→ **EXERCISE AIM**
Output every entry exactly, without any pictures.

(Dataset entries)
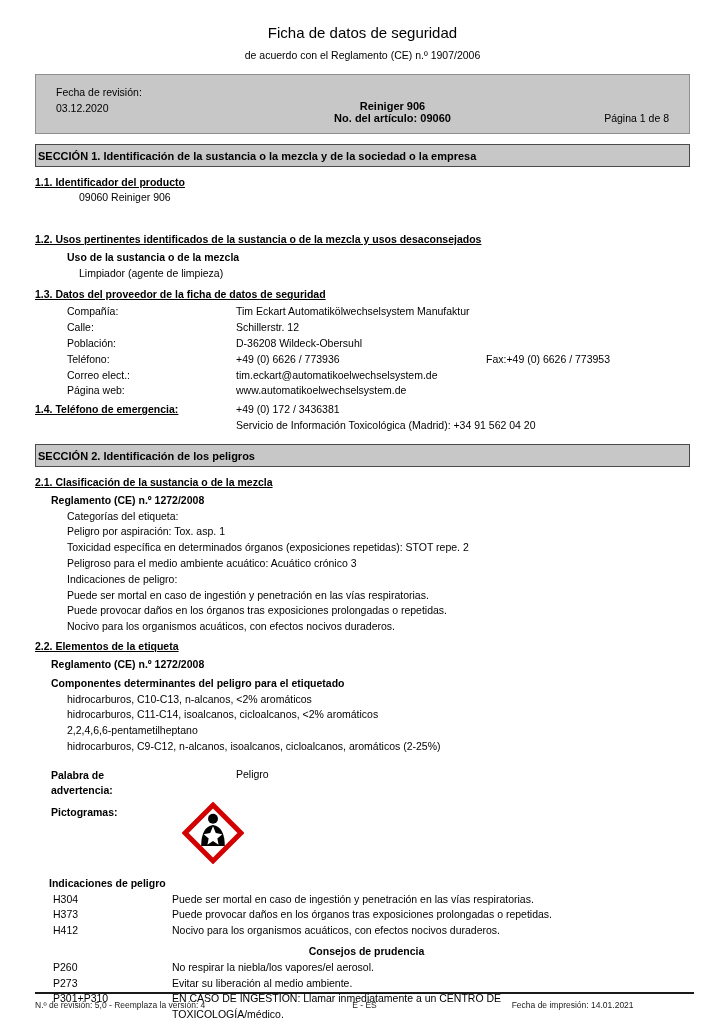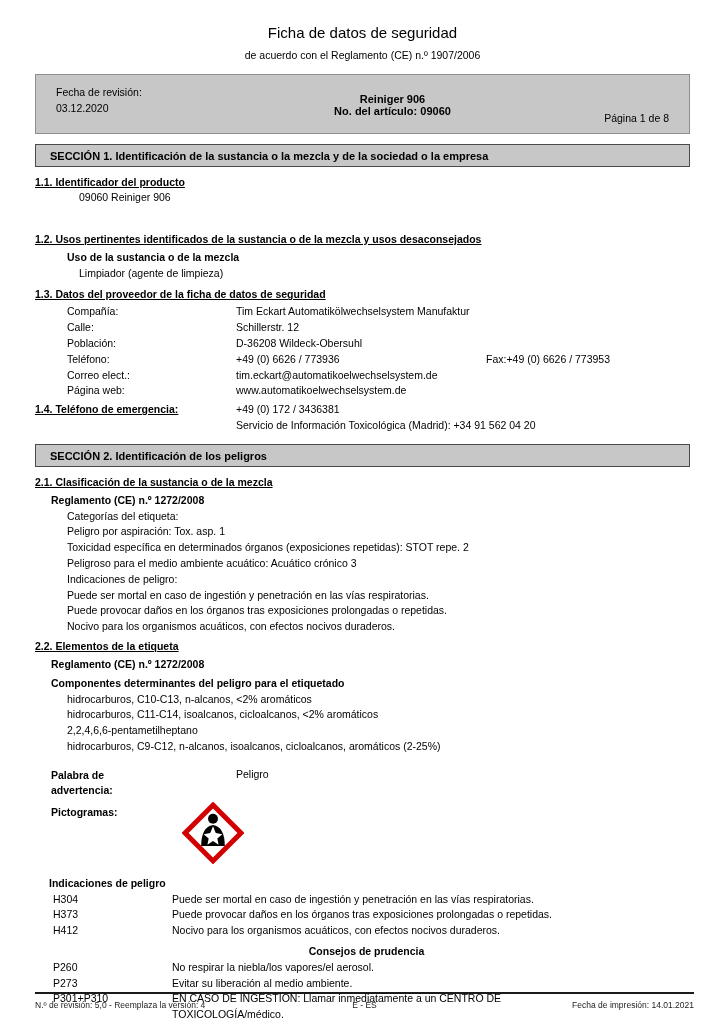--- a/index.html
+++ b/index.html
@@ -12,26 +12,26 @@
   .content { padding:0 35px; }
 
   .doc-title { padding-top:24px; text-align:center; font-size:15px; font-weight:normal; }
   .doc-subtitle { margin-top:8px; text-align:center; font-size:10.5px; }
 
   .product-box {
     margin-top:13px; background:#c7c7c7; border:1px solid #8f8f8f;
     display:flex; height:60px; padding:9px 20px 7px;
   }
   .pb-left { width:170px; line-height:16px; }
-  .pb-center { flex:1; text-align:center; font-weight:bold; display:flex; flex-direction:column; justify-content:center; padding:1px 0 2px; font-size:11px; }
+  .pb-center { flex:1; text-align:center; font-weight:bold; display:flex; flex-direction:column; justify-content:flex-end; padding:1px 0 2px; font-size:11px; }
   .pb-right { width:110px; text-align:right; align-self:flex-end; padding-bottom:2px; }
 
   .section-bar {
     margin-top:10px; background:#c7c7c7; border:1px solid #4a4a4a;
-    font-weight:bold; font-size:11px; padding:5px 14px 4px;
+    font-weight:bold; font-size:11px; padding:5px 2px 4px;
   }
 
   .h-num { font-weight:bold; text-decoration:underline; line-height:15px; }
   .bold { font-weight:bold; }
   .line { line-height:15.8px; }
   .ind16 { padding-left:16px; }
   .ind32 { padding-left:32px; }
   .ind44 { padding-left:44px; }
 
   .mt26 { margin-top:26px; }
@@ -64,21 +64,21 @@
   .code { width:119px; flex-shrink:0; }
   .code-text { flex:1; max-width:470px; }
 
   .footer {
     position:absolute; left:35px; right:31px; bottom:14px;
     border-top:2px solid #1a1a1a; padding-top:6px;
     font-size:8.5px; color:#222; display:flex;
   }
   .f-left { flex:1.4; text-align:left; }
   .f-center { flex:1; text-align:center; }
-  .f-right { flex:1.4; text-align:right; }
+  .f-right { flex:1.4; text-align:center; }
 </style>
 </head>
 <body>
 
 <div class="page">
   <div class="content">
 
     <div class="doc-title">Ficha de datos de seguridad</div>
     <div class="doc-subtitle">de acuerdo con el Reglamento (CE) n.º 1907/2006</div>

→ **SOLUTION TO THE EXERCISE**
--- a/index.html
+++ b/index.html
@@ -12,26 +12,26 @@
   .content { padding:0 35px; }
 
   .doc-title { padding-top:24px; text-align:center; font-size:15px; font-weight:normal; }
   .doc-subtitle { margin-top:8px; text-align:center; font-size:10.5px; }
 
   .product-box {
     margin-top:13px; background:#c7c7c7; border:1px solid #8f8f8f;
     display:flex; height:60px; padding:9px 20px 7px;
   }
   .pb-left { width:170px; line-height:16px; }
-  .pb-center { flex:1; text-align:center; font-weight:bold; display:flex; flex-direction:column; justify-content:center; padding:1px 0 2px; font-size:11px; }
+  .pb-center { flex:1; text-align:center; font-weight:bold; display:flex; flex-direction:column; justify-content:flex-end; padding:1px 0 2px; font-size:11px; }
   .pb-right { width:110px; text-align:right; align-self:flex-end; padding-bottom:2px; }
 
   .section-bar {
     margin-top:10px; background:#c7c7c7; border:1px solid #4a4a4a;
-    font-weight:bold; font-size:11px; padding:5px 14px 4px;
+    font-weight:bold; font-size:11px; padding:5px 2px 4px;
   }
 
   .h-num { font-weight:bold; text-decoration:underline; line-height:15px; }
   .bold { font-weight:bold; }
   .line { line-height:15.8px; }
   .ind16 { padding-left:16px; }
   .ind32 { padding-left:32px; }
   .ind44 { padding-left:44px; }
 
   .mt26 { margin-top:26px; }
@@ -64,21 +64,21 @@
   .code { width:119px; flex-shrink:0; }
   .code-text { flex:1; max-width:470px; }
 
   .footer {
     position:absolute; left:35px; right:31px; bottom:14px;
     border-top:2px solid #1a1a1a; padding-top:6px;
     font-size:8.5px; color:#222; display:flex;
   }
   .f-left { flex:1.4; text-align:left; }
   .f-center { flex:1; text-align:center; }
-  .f-right { flex:1.4; text-align:right; }
+  .f-right { flex:1.4; text-align:center; }
 </style>
 </head>
 <body>
 
 <div class="page">
   <div class="content">
 
     <div class="doc-title">Ficha de datos de seguridad</div>
     <div class="doc-subtitle">de acuerdo con el Reglamento (CE) n.º 1907/2006</div>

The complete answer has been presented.